凤驰佯装生气,这到底是他的寝殿,还是他们吵架、辩论不休的地方了。

凤煜与图耶两人一听后都连忙喊不敢不敢。

一个是他儿子情深义重地想求娶,一个是玉楼王子真诚恳切地求娶,他实在是无法做出决断。

如果他做了决定,肯定有一方不满,闹的沸沸扬扬,纠缠万分,凤驰这才想到作为当事人的长乐县主宁亦瑶。

他们求娶的是同一人,只有宁亦瑶表露心意,照这样,她愿意嫁谁就是谁,无人可以左右宁亦瑶自己的终身大事。

虽说大周没有女子自己选择丈夫的先例,但如今情况危急也就不管了。

“安德海,立即去定北侯府府传长乐县主。”

“回皇上,奴才记得长乐县主今日进宫给太后请安来了,奴才这就去传召。”安德海道。

太后的慈宁宫离凤煜的虽远,但坐轿片刻就到了。

“参加皇上,参加睿王,参加玉楼王子。”宁亦瑶一进门就看见了身份高贵的三个男人一筹莫展、不苟言笑的样子。

偏偏要个个都要参见,宁亦瑶气的搅着帕子。

凤驰点头开口让宁亦瑶起来,这才面色有所宽容,脾气略微降了下来。

凤驰遂把凤煜与图耶一同求娶她的事简单概括的说了,言下之意,他无法做出决断,把命运交给了宁亦瑶,告诉她这一切都让她自己选择。

凤驰不想做烂好人,得罪了一玉楼,或者得罪了他亲生儿子。

“皇上,臣女与王爷两情相悦,私下有情,还请皇上恕罪。”

宁亦瑶立马下跪承认了她与凤煜的私情,这也是告示凤驰,凤煜所说全是真话。

“这个朕知道,眼下重要的是玉楼王子要求娶你做玉楼王妃,你有何想法?”凤驰道。

宁亦瑶环顾四周,看了一眼凤煜与图耶,缓缓跪下,用楚楚可怜地模样告知了凤驰自己的选择。

即便这已经是凤煜与宁亦瑶早就商量好的,但事情情况具体应对,也是需要实地演练的。

宁亦瑶如弱柳扶风,把凤煜与他相识相念说了清楚,这其实是前一日与凤煜商量好了的,说起来畅通无需。

这些说完又娇声道:“俗话说,好女不动二情,臣女宁亦瑶与王爷情深义重,定然不能辜负,即便是玉楼王子有意,但王子仁义君子,还请王子拱手相让,成全臣女与王爷,臣女必当感激涕零。陛下您说是否?”

表面上是说给凤驰听的,实际上是在逼图耶必须成全,要不然他就是不仁义,真是逼的太紧,逼的太好,这番说辞说给谁听都拿出的手,有气势有威迫。

“当日臣女与王爷山盟海誓,臣女用心记牢。假如真有一日,若是臣女另嫁他人,就是背弃誓言,愿以死谢罪。”

接下来的这番话更是震撼人心,什么以死谢罪把凤煜听的心都吓的融化,要不是今日是一出戏,他还以为瑶儿是动了真情呢。

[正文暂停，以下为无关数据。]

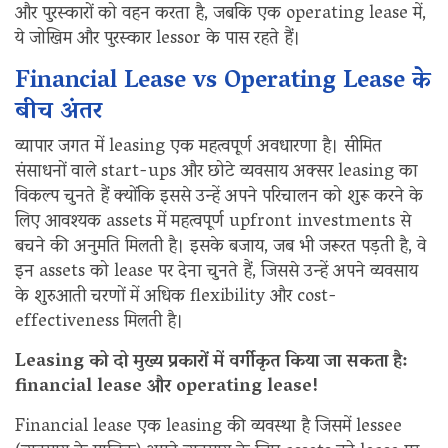
और पुरस्कारों को वहन करता है, जबकि एक operating lease में,
ये जोखिम और पुरस्कार lessor के पास रहते हैं।
Financial Lease vs Operating Lease के
बीच अंतर
व्यापार जगत में leasing एक महत्वपूर्ण अवधारणा है। सीमित
संसाधनों वाले start-ups और छोटे व्यवसाय अक्सर leasing का
विकल्प चुनते हैं क्योंकि इससे उन्हें अपने परिचालन को शुरू करने के
लिए आवश्यक assets में महत्वपूर्ण upfront investments से
बचने की अनुमति मिलती है। इसके बजाय, जब भी जरूरत पड़ती है, वे
इन assets को lease पर देना चुनते हैं, जिससे उन्हें अपने व्यवसाय
के शुरुआती चरणों में अधिक flexibility और cost-
effectiveness मिलती है।
Leasing को दो मुख्य प्रकारों में वर्गीकृत किया जा सकता है:
financial lease और operating lease!
Financial lease एक leasing की व्यवस्था है जिसमें lessee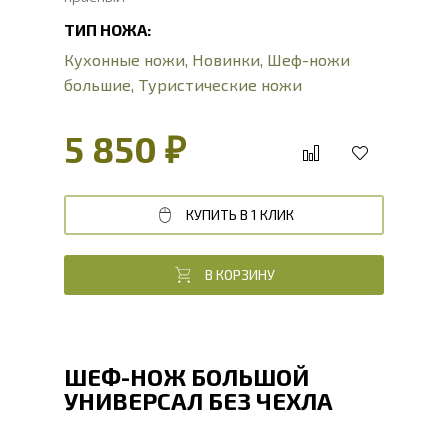
ТИП НОЖА:
Кухонные ножи
,
Новинки
,
Шеф-ножи
большие
,
Туристические ножи
5 850 ₽
КУПИТЬ В 1 КЛИК
В КОРЗИНУ
ШЕФ-НОЖ БОЛЬШОЙ
УНИВЕРСАЛ БЕЗ ЧЕХЛА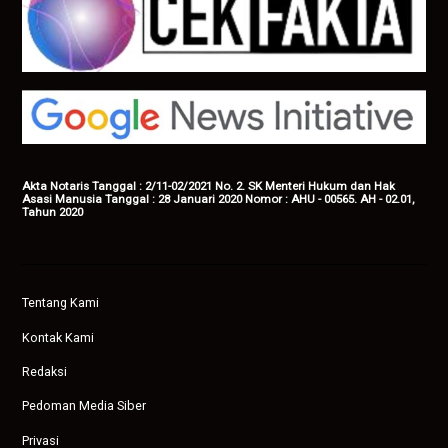
Akta Notaris Tanggal : 2/11-02/2021 No. 2. SK Menteri Hukum dan Hak
Asasi Manusia Tanggal : 28 Januari 2020 Nomor : AHU - 00565. AH - 02.01,
Tahun 2020
Tentang Kami
Kontak Kami
Redaksi
Pedoman Media Siber
Privasi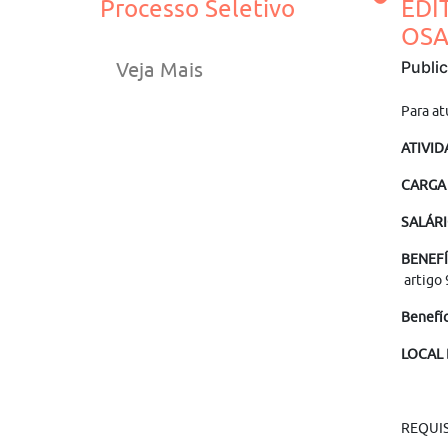
Processo Seletivo
EDI
OSA
Publi
Veja Mais
Para at
ATIVID
CARGA
SALÁR
BENEF
artigo 
Benefíc
LOCAL
REQUIS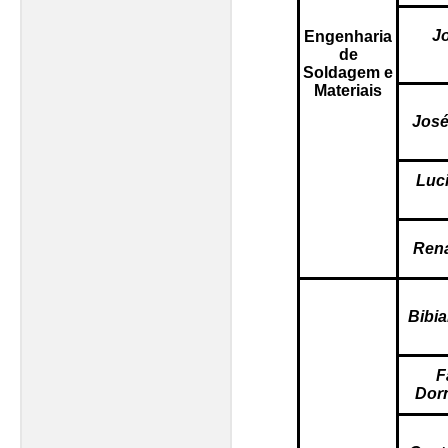
Jo
Engenharia
de
Soldagem e
Materiais
José
Luc
Rena
Bibia
F
Dorn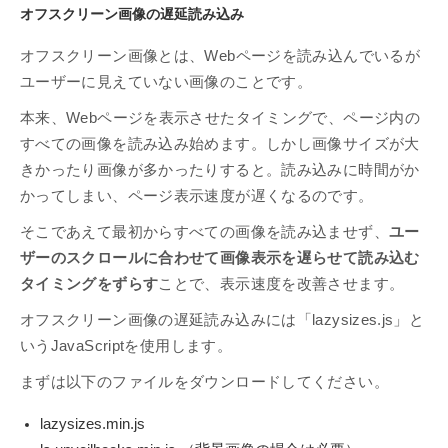
オフスクリーン画像の遅延読み込み
オフスクリーン画像とは、Webページを読み込んでいるが
ユーザーに見えていない画像のことです。
本来、Webページを表示させたタイミングで、ページ内の
すべての画像を読み込み始めます。しかし画像サイズが大
きかったり画像が多かったりすると。読み込みに時間がか
かってしまい、ページ表示速度が遅くなるのです。
そこであえて最初からすべての画像を読み込ませず、
ユー
ザーのスクロールに合わせて画像表示を遅らせて読み込む
タイミングをずらす
ことで、表示速度を改善させます。
オフスクリーン画像の遅延読み込みには「lazysizes.js」と
いうJavaScriptを使用します。
まずは以下のファイルをダウンロードしてください。
lazysizes.min.js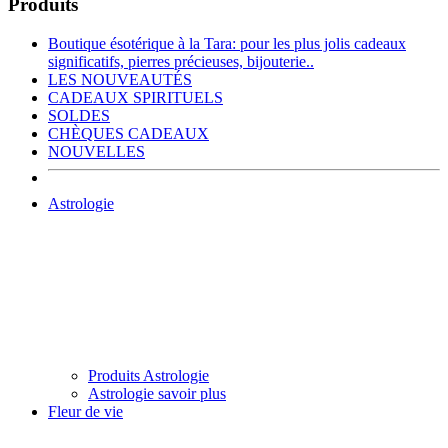
Produits
Boutique ésotérique à la Tara: pour les plus jolis cadeaux
significatifs, pierres précieuses, bijouterie..
LES NOUVEAUTÉS
CADEAUX SPIRITUELS
SOLDES
CHÈQUES CADEAUX
NOUVELLES
Astrologie
Produits Astrologie
Astrologie savoir plus
Fleur de vie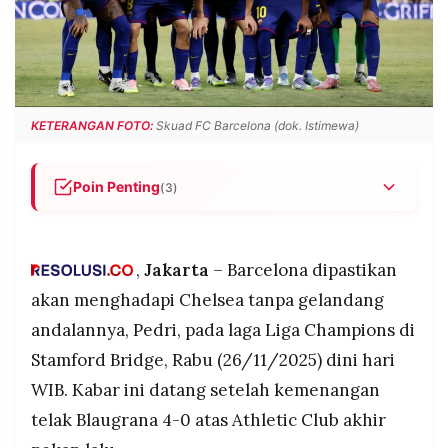
POLICY
WARGA
INFORMASI
KIRIM
IKLAN
TULISAN
PENGADUAN
TERM
OF
KETERANGAN FOTO:
Skuad FC Barcelona (dok. Istimewa)
SERVICE
Poin Penting
(3)
IKUTI
Pedri absen saat Barcelona hadapi Chelsea di
KAMI
Liga Champions.
,
Jakarta
– Barcelona dipastikan
Rashford, Balde, dan De Jong siap tampil.
akan menghadapi Chelsea tanpa gelandang
Absennya Pedri menjadi tantangan bagi
kreativitas lini tengah Barcelona.
andalannya, Pedri, pada laga Liga Champions di
Stamford Bridge, Rabu (26/11/2025) dini hari
WIB. Kabar ini datang setelah kemenangan
telak Blaugrana 4-0 atas Athletic Club akhir
©
PT.
RESOLUSI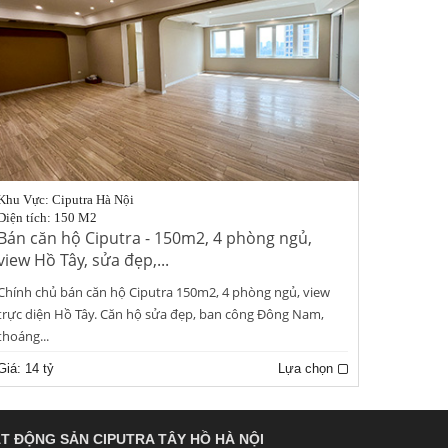
Khu Vực: Ciputra Hà Nội
Diện tích: 150 M2
Bán căn hộ Ciputra - 150m2, 4 phòng ngủ,
view Hồ Tây, sửa đẹp,...
Chính chủ bán căn hộ Ciputra 150m2, 4 phòng ngủ, view
trực diện Hồ Tây. Căn hộ sửa đẹp, ban công Đông Nam,
thoáng...
Giá:
14 tỷ
Lựa chọn
T ĐỘNG SẢN CIPUTRA TÂY HỒ HÀ NỘI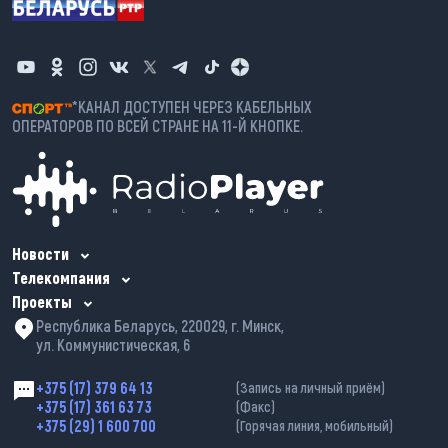
*КАНАЛ ДОСТУПЕН ЧЕРЕЗ КАБЕЛЬНЫХ
ОПЕРАТОРОВ ПО ВСЕЙ СТРАНЕ НА 11-Й КНОПКЕ.
Новости
Телекомпания
Проекты
Республика Беларусь, 220029, г. Минск,
ул. Коммунистическая, 6
+375 (17) 379 64 13
(Запись на личный приём)
+375 (17) 361 63 73
(Факс)
+375 (29) 1 600 700
(Горячая линия, мобильный)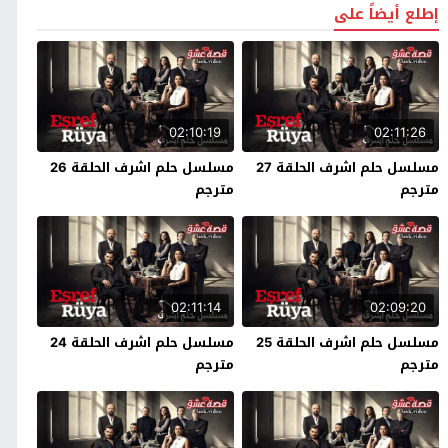
إطلع أيضاً على
02:10:19
02:11:26
مسلسل حلم اشرف الحلقة 27
مسلسل حلم اشرف الحلقة 26
مترجم
مترجم
02:11:14
02:09:20
مسلسل حلم اشرف الحلقة 25
مسلسل حلم اشرف الحلقة 24
مترجم
مترجم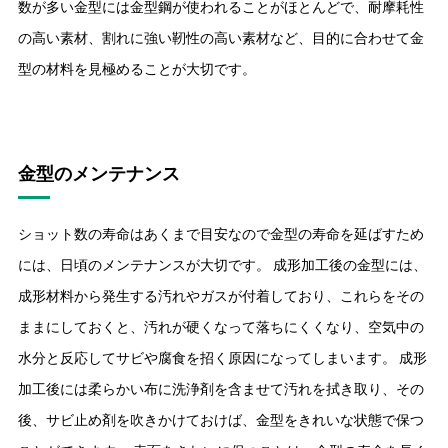
数が多い金型には金型鋼が使われることがほとんどで、耐摩耗性
の高い素材、割れに強い靭性の高い素材など、目的に合わせて金
型の材料を見極めることが大切です。
金型のメンテナンス
ショット数の寿命はあくまで目安なので金型の寿命を延ばすため
には、日頃のメンテナンスが大切です。 成形加工後の金型には、
成形材料から発生する汚れやガスが付着しており、これらをその
ままにしておくと、汚れが硬くなって落ちにくくなり、空気中の
水分と反応してサビや腐食を招く原因になってしまいます。 成形
加工後には柔らかい布に洗浄剤を含ませて汚れを拭き取り、その
後、サビ止め剤を吹きかけておけば、金型をきれいな状態で保つ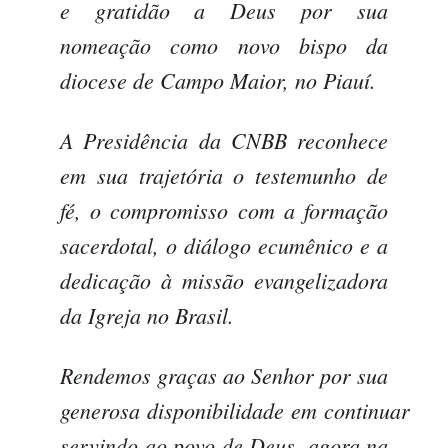
e gratidão a Deus por sua
nomeação como novo bispo da
diocese de Campo Maior, no Piauí.
A Presidência da CNBB reconhece
em sua trajetória o testemunho de
fé, o compromisso com a formação
sacerdotal, o diálogo ecumênico e a
dedicação à missão evangelizadora
da Igreja no Brasil.
Rendemos graças ao Senhor por sua
generosa disponibilidade em continuar
servindo ao povo de Deus, agora na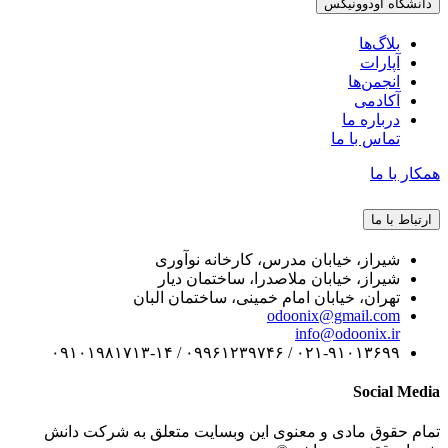
دانشگاه اودوونیکس
بلاگ‌ها
آپارات
انجمن‌ها
آکادمی
درباره ما
تماس با ما
همکار با ما
ارتباط با ما
شیراز، خیابان مدرس، کارخانه نوآوری
شیراز، خیابان ملاصدرا، ساختمان دیار
تهران، خیابان امام خمینی، ساختمان البان
odoonix@gmail.com
info@odoonix.ir
۰۲۱-۹۱۰۱۳۶۹۹ / ۰۹۹۶۱۲۳۹۷۴۶ / ۰۹۱۰۱۹۸۱۷۱۳-۱۴
Social Media
تمام حقوق مادی و معنوی این وبسایت متعلق به شرکت دانش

而凤驰听了这话心里也是动容了,没想到宁亦瑶还是如此钟情之人呢。

“朕觉得长乐县主有情有义,王子你觉得呢?”

“是,陛下。”

图耶心不甘情不愿地回答了宁亦瑶有情有义,若他说不是,岂不是公然与凤驰叫板,冒犯上邺。

图耶心里有数,今日闹成这样,皇帝一心向着他儿子,那么他求娶之事,几乎是算了。

“既然县主与睿王如此有情,那吾今日之事,就此作罢。”图耶道。

听到这话,宁亦瑶才松了一口气,总算是“得逞”了。

图耶对宁亦瑶朝思暮想,做梦都想娶她,可惜没缘分,她与睿王相识相念,早许下了山盟海誓,他根本拆不散。

另一边,要是这事搞不好,凤驰大怒,针对玉楼,到时候连累他的族人,岂非灾祸。

国家与情爱,那个孰轻孰重,图耶心里清楚。